REQUIREMENT A
Retype the pull request discussion below word for word, from start to finish.

PASSAGE GIVEN
[MRG] Patches sphinx's autosummary to handle case insensitive file systems #12968

thomasjpfan · 2019-01-13T03:42:55Z

Reference Issues/PRs

What does this implement/fix? Explain your changes.

Autogenerated functions that have the same case insensitive name as another generated file will include a hash of its name in its filename.

Any other comments?

This is a weird solution, since it manually replaces the process_generate_options.

There will be a warning:

scikit-learn/doc/modules/generated/sklearn.cluster.optics_lowercase.rst: WARNING: document isn't included in any toctree

Since the new filename doesn't actually appear in any toctree.

jnothman · 2019-01-14T00:21:02Z

Hmmmm... Have you tried submitting a patch to sphinx-doc? I'd be more comfortable evaluating this change if I could see that patch directly at least.

REQUIREMENT B
Echo everything from the line containing "scientific name: Anthracobia" down to the final line of the listing, including both of those lines.

EXERCISE MATERIALS
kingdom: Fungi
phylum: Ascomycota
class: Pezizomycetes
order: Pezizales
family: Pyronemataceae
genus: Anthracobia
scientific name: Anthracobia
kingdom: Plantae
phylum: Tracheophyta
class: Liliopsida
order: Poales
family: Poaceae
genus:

PROBLEM SOLUTION A
[MRG] Patches sphinx's autosummary to handle case insensitive file systems #12968

thomasjpfan · 2019-01-13T03:42:55Z

Reference Issues/PRs

What does this implement/fix? Explain your changes.

Autogenerated functions that have the same case insensitive name as another generated file will include a hash of its name in its filename.

Any other comments?

This is a weird solution, since it manually replaces the process_generate_options.

There will be a warning:

scikit-learn/doc/modules/generated/sklearn.cluster.optics_lowercase.rst: WARNING: document isn't included in any toctree

Since the new filename doesn't actually appear in any toctree.

jnothman · 2019-01-14T00:21:02Z

Hmmmm... Have you tried submitting a patch to sphinx-doc? I'd be more comfortable evaluating this change if I could see that patch directly at least.

PROBLEM SOLUTION B
scientific name: Anthracobia
kingdom: Plantae
phylum: Tracheophyta
class: Liliopsida
order: Poales
family: Poaceae
genus:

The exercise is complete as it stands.